It may be not an issue in environments, where primary key (and table data) is already all cached in memory. Accessing a record in a page, once it is already in memory, is very cheap, compared to reading the page from disk. Of course, this makes a copy of table data, but really removes I/O saturation, especially if data is very cold.

Of course, still being on tight budget, we saved some disk space here too. Simply putting such wide index on single slave and not on others, then sending all queries requiring such index to particular slave did solve many resource issues. Maintaining secondary indexes inside InnoDB is not that expensive – all writes are delayed and go to ‘adaptive hash index’, and transaction logs contain just information about a single copy of a row.

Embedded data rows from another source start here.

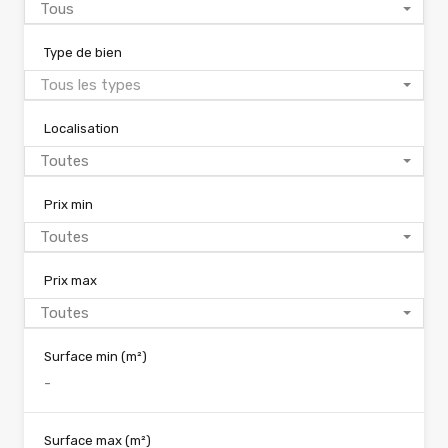
Tous
Type de bien
Tous les types
Localisation
Toutes
Prix min
Toutes
Prix max
Toutes
Surface min
(m²)
Surface max
(m²)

Once we will go over 50 (or 20 :) DB servers, we may probably want to think about making such index changes and load balancing more automatic, but for now solving edge cases this way seems proper.

And here is comparison of two DB servers, one with covering and one with simple (just for WHERE conditions) index:

db4 mysql> select sum(rev_minor_edit) from revision
                        where rev_user_text='Test user';
1 row in set (21.73 sec)

db6 mysql> select sum(rev_minor_edit) from revision
                        where rev_user_text='Test user';
1 row in set (2.30 sec)

Both servers did read completely cold data (though they were in working state with warmed up buffers), and repeating of queries did provide not that different results (both servers executed under a second). Of course, 200MB of pages in buffer displaced possibly useful information…

Covering indexes are really powerful tool in environments where cold non-buffered data exists, and yet again prove the point, that access patterns of applications are very important when designing any schema or indexes. It is really one of major issues I expect from a storage engine (or DBMS in general) for any bigger data environments.

Open transactions are bad

Two identical queries have somewhat different execution times, though data layout, table format, everything… is quite same:

mysql> select count(*) from transtest;
| count(*) |
|    10000 |
1 row in set (0.00 sec)

mysql> select count(*) from transtest;
| count(*) |
|    10000 |
1 row in set (2.88 sec) < ---- oh noes!!!

The difference is very simple, though often forgotten. Multiversioned (MVCC) tables may have multiple versions (hence the name) of rows.
Even more, the engine will keep all versions of rows, that would be needed for oldest active transaction, just in case it requests some snapshot from the past.
Think of it as of some sort of time machine, just somewhat less efficient :)

If some old transaction is running, heavily edited tables will have more stored row versions.
In above case, second query had to read a million of rows to produce a count, when first one was working on clean environment.
Once the transaction holding old versions was rolled back, the query took 0.00sec again.

Databases (or DataACIDs) will take additional measures, often unexposed, to provide consistent data, so we may treat this as a feature, not a bug.

Conclusion: avoid long running transactions, especially if doing nothing. Oh well, avoid long running transactions with locks too, but that is already different question. If you spot anything sleeping – kill the slacker. At application level. :-)